1. For patients with gallbladder disease requiring cholecystectomy, no differences in clinical outcomes were found between white and non-white minority patients.

Evidence Rating Level: 2 (Good)

Cholecystectomies are common procedures for patients presenting with gall stones or other gallbladder disease. For individuals who lack insurance, are from minority groups, or are of lower socioeconomic status (SES), there may be increased barriers to accessing care.

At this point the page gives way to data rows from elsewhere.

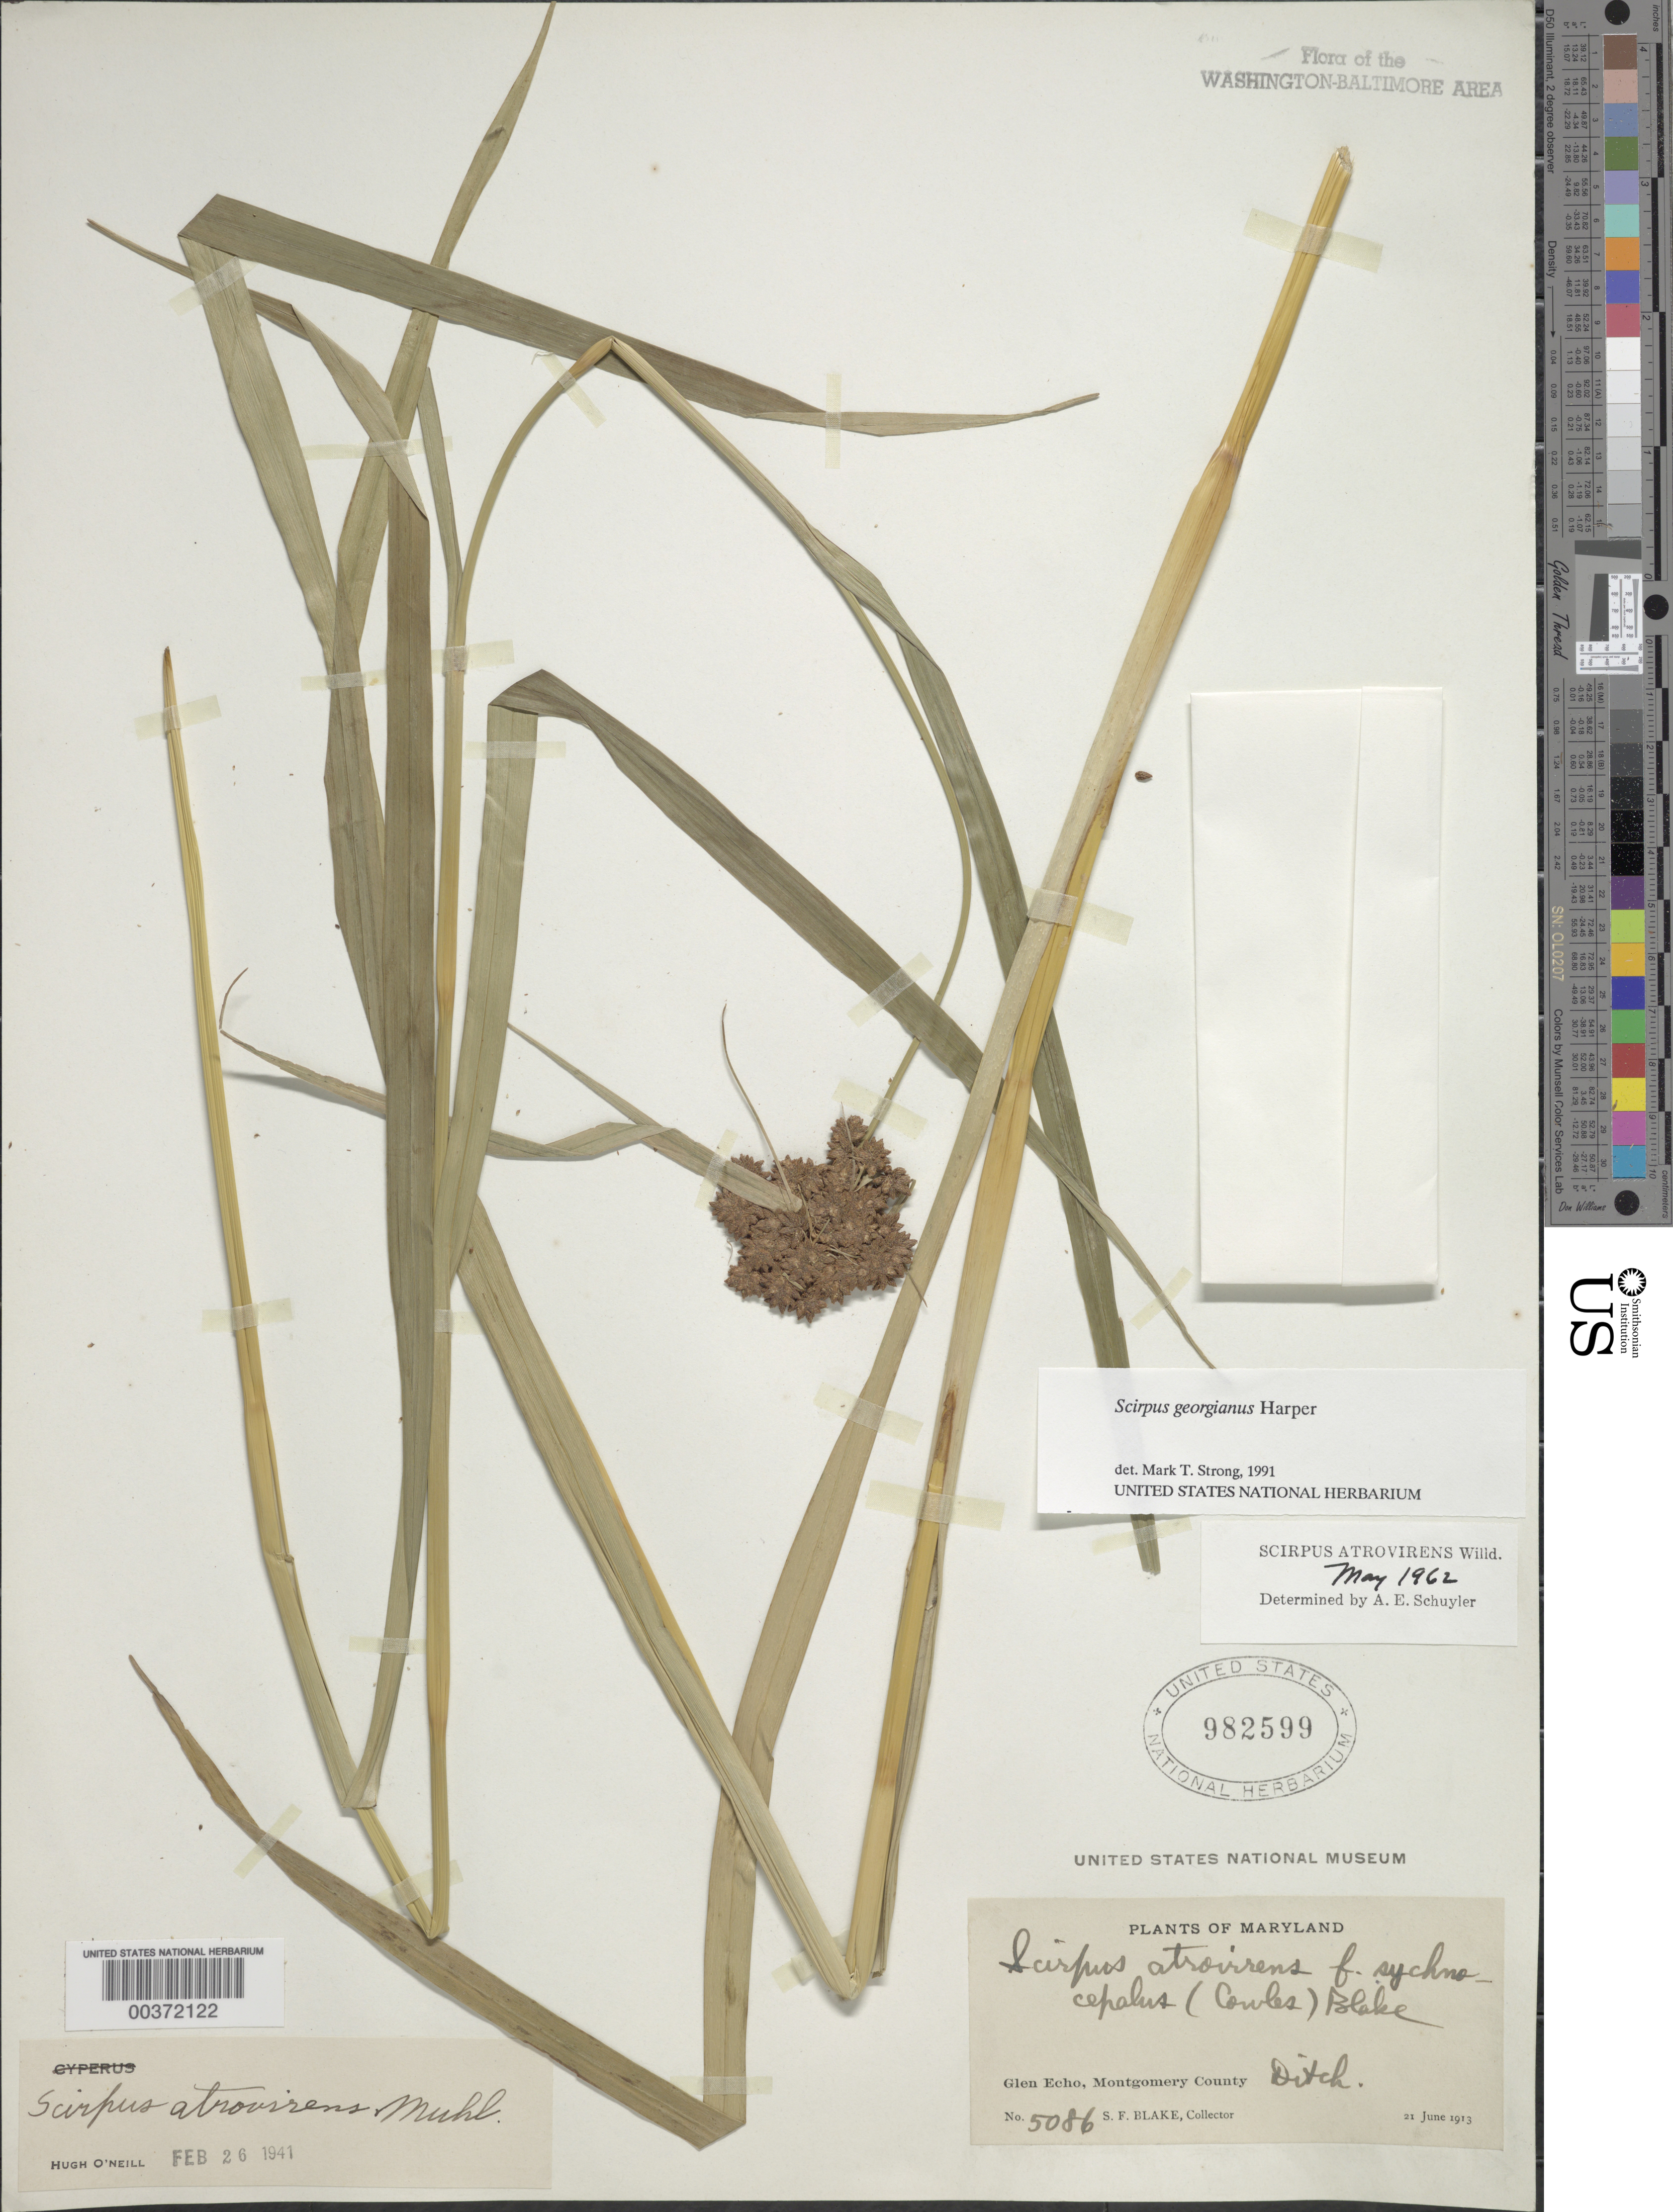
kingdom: Plantae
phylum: Tracheophyta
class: Liliopsida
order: Poales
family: Cyperaceae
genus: Scirpus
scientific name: Scirpus atrovirens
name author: Willd.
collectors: S. Blake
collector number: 5086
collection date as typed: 21 Jun 1913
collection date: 1913-06-21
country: United States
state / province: Maryland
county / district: Montgomery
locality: Glen Echo C. & O. Canal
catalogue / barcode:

Delayed access to care can lead to more severe gallbladder disease on presentation, perioperative complications, and may require an open procedure instead of a laparoscopic one. Therefore, the current retrospective study aimed to elucidate the differences between white and minority individuals with gallbladder disease requiring cholecystectomy, with regards to morbidity, mortality, and cost of hospital admission. The study population consisted of 1539 patients undergoing cholecystectomies at a single centre between 2013 and 2018, 36.9% of whom were white and 63.1% of whom were non-white minorities. The results showed that the likelihood of an emergent admission was greater in minority than white patients (76.2% vs 68.4%), and that the mean age was younger in minorities than white (45.5 vs 53.9 years, p < 0.01). However, minority patients had a greater likelihood of a laparoscopic procedure (88.7% vs 79.0%). As well, there were no differences between minorities and whites in length of hospital stay (4.8 vs 4.4 days, p = 0.42), no significant difference in the percentage of minority vs white patients admitted to the ICU (3.4% vs 5.3%), and no differences in intraoperative or postop complications (p = 0.07). With regards to cost, more minority patients were uninsured (32.1% vs 6.5%), and the charge for uninsured patients was lower than Medicare by 39.3 per 1000 dollars (p < 0.001). Overall, this study demonstrated that while the presentation of minorities with gallbladder disease is younger and more emergent, the clinical outcomes are the same.